Seus dois últimos LPs foram produzidos por seu amigo e jornalista Sérgio Cabral e editados pela gravadora RCA-Victor. Para Cabral, Cartola “é o Beethoven do samba”, revolucionário e único. Em 1977, foi a vez de Verde Que Te Quero Rosa, com a tão reproduzida imagem do cantor com seus óculos escuros segurando uma xícara verde e um pires rosa, ainda com um cigarro na mão. O álbum é uma ode à Mangueira e seus primeiros campeões, mas também contém uma linda homenagem a sua parceira – Nós Dois, escrita antes do casamento com Zica, em 64.
O casal deixou o morro em 1978, pois precisavam de um pouco mais de paz e tranquilidade para compor, e se mudaram para Jacarepaguá. Cartola 70 anos veio no ano seguinte, com um tom de despedida, já que o artista estava bem fragilizado em decorrência do câncer na tireóide. O LP foi lançado em comemoração aos 70 anos do poeta e, em entrevista ao Canal Brasil, Sérgio Cabral afirma que “ele sabia que era o último”. De forma mais dramática, Cartola chegou a gravar nove músicas em uma noite, batalhando pelo seu trabalho final. O Inverno Do Meu Tempo e A Cor da Esperança foram compostas ao lado de Roberto Nascimento, e Ciência e Arte, junto de Carlos Cachaça. Tu és meu Brasil em toda parte, quer na ciência ou na arte, portentoso e altaneiro.
O fatídico dia veio, e Cartola partiu em um domingo, 30 de novembro. Nelson Cavaquinho já cantava que em Mangueira, quando morre um poeta, todos choram. E o morro chorou, com Cartola tranquilo. Sei que alguém há de chorar quando eu morrer. O sambista foi velado na quadra da Estação Primeira de Mangueira, ao som de uma multidão ressoando As Rosas Não Falam. Em 2020, 40 anos depois, as rosas seguem caladas. Apenas exalando a arte de Angenor.
Três dias depois de sua partida, em 2 de dezembro, é comemorado o dia nacional do samba, gênero musical que Cartola ajudou a moldar e transformar em poesia, como ele, e só ele, soube fazer.
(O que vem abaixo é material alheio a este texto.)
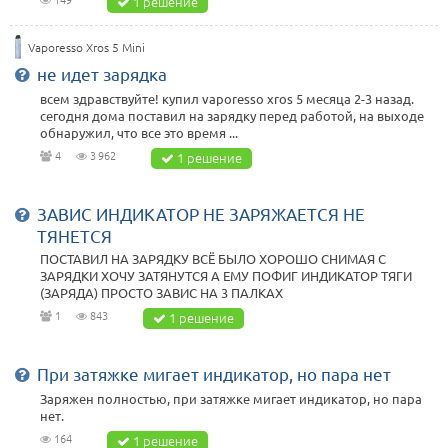
1 решение
Vaporesso Xros 5 Mini
не идет зарядка
всем здравствуйте! купил vaporesso xros 5 месяца 2-3 назад.
сегодня дома поставил на зарядку перед работой, на выходе
обнаружил, что все это время ...
4
3 962
1 решение
ЗАВИС ИНДИКАТОР НЕ ЗАРЯЖАЕТСЯ НЕ
ТЯНЕТСЯ
ПОСТАВИЛ НА ЗАРЯДКУ ВСЁ БЫЛО ХОРОШО СНИМАЯ С
ЗАРЯДКИ ХОЧУ ЗАТЯНУТСЯ А ЕМУ ПОФИГ ИНДИКАТОР ТЯГИ
(ЗАРЯДА) ПРОСТО ЗАВИС НА 3 ПАЛКАХ
1
843
1 решение
При затяжке мигает индикатор, но пара нет
Заряжен полностью, при затяжке мигает индикатор, но пара
нет.
164
1 решение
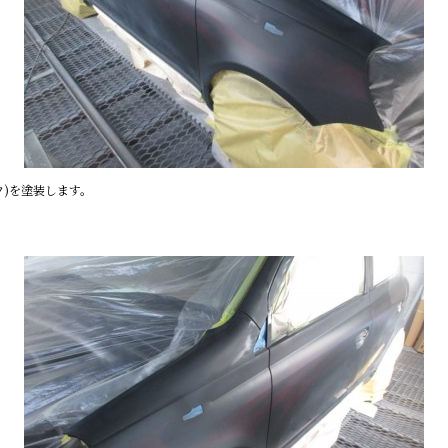
)を塗装します。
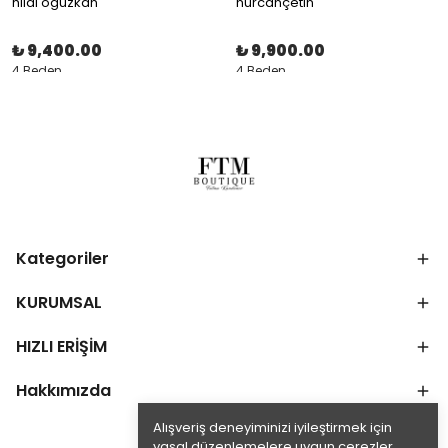
hilal oguzkan
nurcançetin
₺ 9,400.00
₺ 9,900.00
4 Beden
4 Beden
Kategoriler
KURUMSAL
HIZLI ERİŞİM
Hakkımızda
Alışveriş deneyiminizi iyileştirmek için
yasal düzenlemelere uygun çerezler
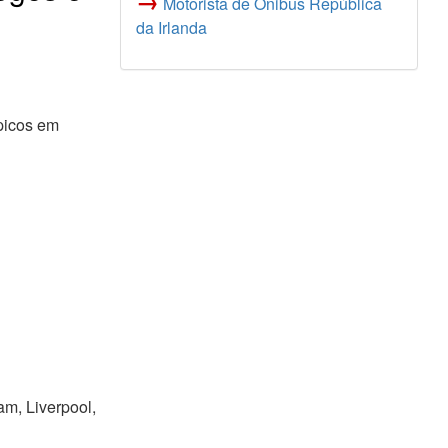
→
Motorista de Ônibus República
da Irlanda
ípicos em
m, Liverpool,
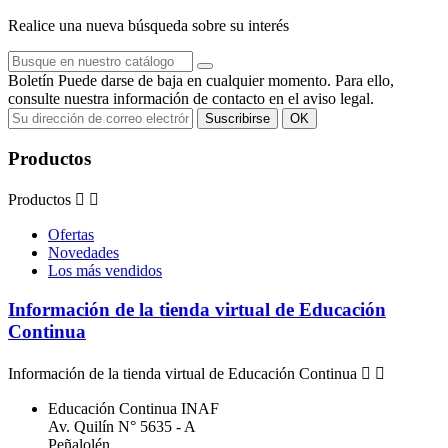
Realice una nueva búsqueda sobre su interés
Boletín
Puede darse de baja en cualquier momento. Para ello,
consulte nuestra información de contacto en el aviso legal.
Productos
Productos


Ofertas
Novedades
Los más vendidos
Información de la tienda virtual de Educación
Continua
Información de la tienda virtual de Educación Continua


Educación Continua INAF
Av. Quilín N° 5635 - A
Peñalolén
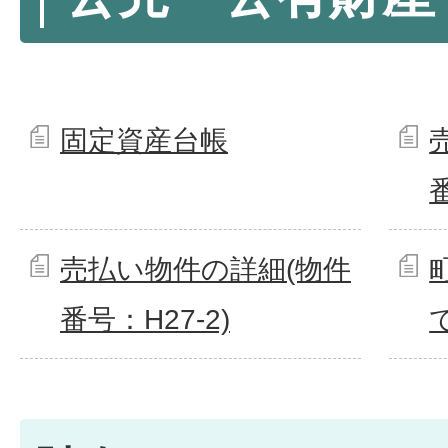
固定資産台帳
売払い物件の詳細(物件
番号：H27-2)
Seguimos disfarçando e chorando sem sua presença, mas já é praxe dizer que grandes nomes nunca morrem. Quando se trata de Angenor de Oliveira, negro, sambista, poeta, boêmio, compositor, dono de um grande coração e um nariz marcado, a certeza é uma: sem ele, o mundo continua sendo um grande (e mais vazio) moinho.